Luz aseguró que su compromiso con la verdad es inquebrantable. «Yo ya no creo en un milagro de que pueda estar bien, pero tengo que encontrar al papá de mi hija», expresó con dolor. La joven destacó que, aunque el acampe se levante, la visibilización continuará a través de marchas y de la presión que se pueda generar en el ámbito judicial.


Falencias en la investigación y el rol de la última persona vista


Tanto la familia como los abogados cuestionan por qué la pareja de Kevin no fue llamada a declarar de manera exhaustiva en las primeras horas. «La pareja es quien puede decir qué problemas tuvo Kevin en Viedma antes de venir o con quién hablaba. Hay que reconstruir los hechos», reclamó Heredia.

Otro punto de interés que tuvo la investigación fue la vinculación de otro joven, quien fue captado por cámaras de seguridad caminando junto a Kevin la noche de la desaparición y que, según Luz, mintió reiteradamente en sus declaraciones informales.

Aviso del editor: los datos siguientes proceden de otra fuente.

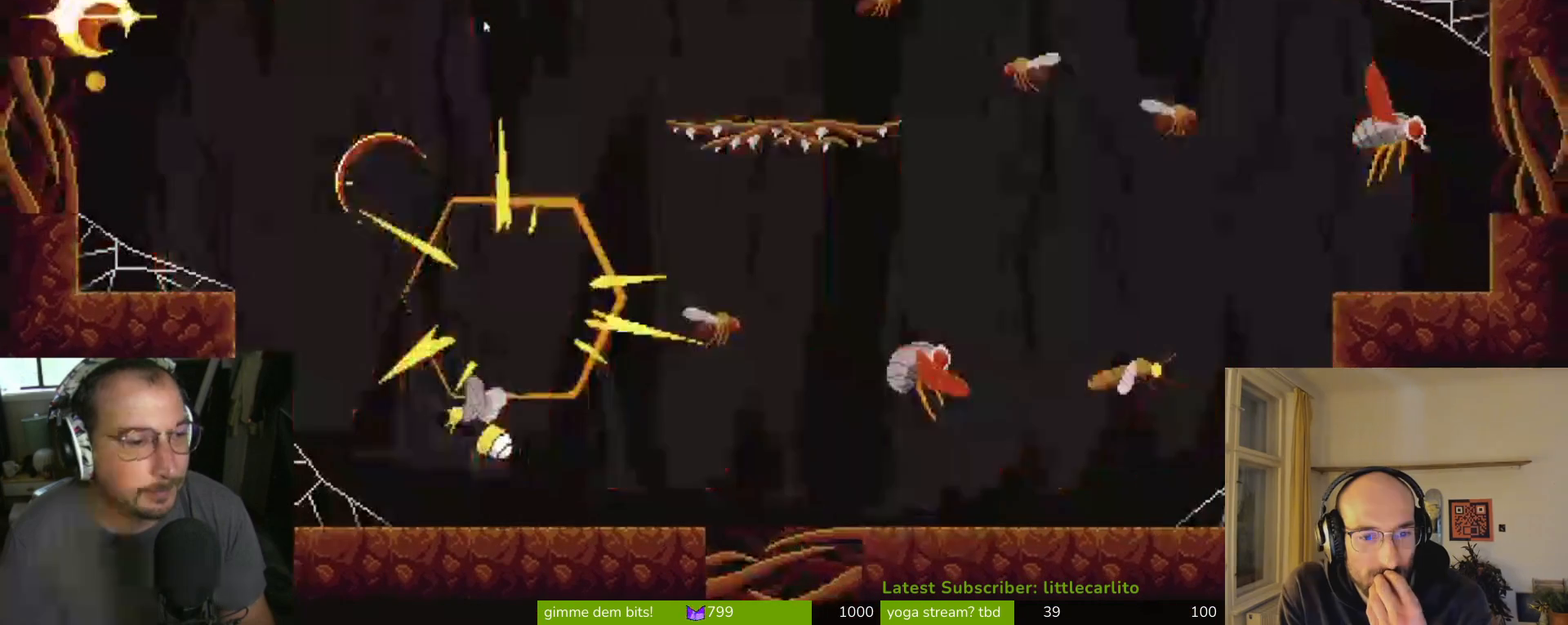
{"buttons": [], "left_stick": "right", "right_stick": "center", "events": [[33, "CIRCLE", "down"], [33, "left_stick", "center"], [133, "left_stick", "right"], [167, "CIRCLE", "up"]]}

Este hombre sigue en libertad debido a que la fiscalía considera que no hay pruebas suficientes para una detención. «No está imputada», advirtió Heredia. El abogado también mencionó la existencia de audios que circulan en Lamarque donde se mencionan vehículos y traslados específicos de esa noche, información que la querella planea sistematizar para forzar nuevas medidas de prueba. «En un pueblo chico, alguien vio», dijo.


Un futuro de «participación activa» en la justicia


Con la presentación formal de los querellantes, la familia Hernández espera dejar de ser un espectador de la investigación para pasar a tener una «participación activa». Heredia adelantó que viajarán a la región en los próximos días para tomar contacto directo con el legajo y coordinar las acciones con la fiscal Analía Álvarez. La meta es clara: evitar que el caso Kevin Hernández se convierta en otra cifra de desapariciones sin resolver en la provincia de Río Negro.

«No pienso quedarme tranquila ni tampoco dejar de moverme hasta que la verdad no salga la luz», cerró Luz Nuñez, reflejando el cansancio de 50 días de incertidumbre. La comunidad de Lamarque, mientras tanto, observa con una mezcla de esperanza y temor cómo los abogados que resolvieron el caso más difícil del Valle Medio se sientan nuevamente a la mesa para preguntar por el paradero de un joven que había regresado a Lamarque y que buscaba una oportunidad de trabajo en las chacras de cebolla.


A 50 días de la última vez que fue visto Kevin Hernández, el misterio que envuelve a la localidad rionegrina de Lamarque entró en una fase de definiciones críticas. Lo que comenzó como un operativo de búsqueda desesperado en el Valle Medio, se encamina hacia un complejo camino judicial con la incorporación de los abogados Sergio Heredia y Leandro Aparicio como querellantes. La dupla, reconocida por haber logrado la condena de siete policías en el emblemático caso de Daniel Solano, llegó a la causa para apostar a la premisa de reconstruir la historia de los últimos días de Kevin para entender un desenlace que la justicia ordinaria aún no logra descifrar.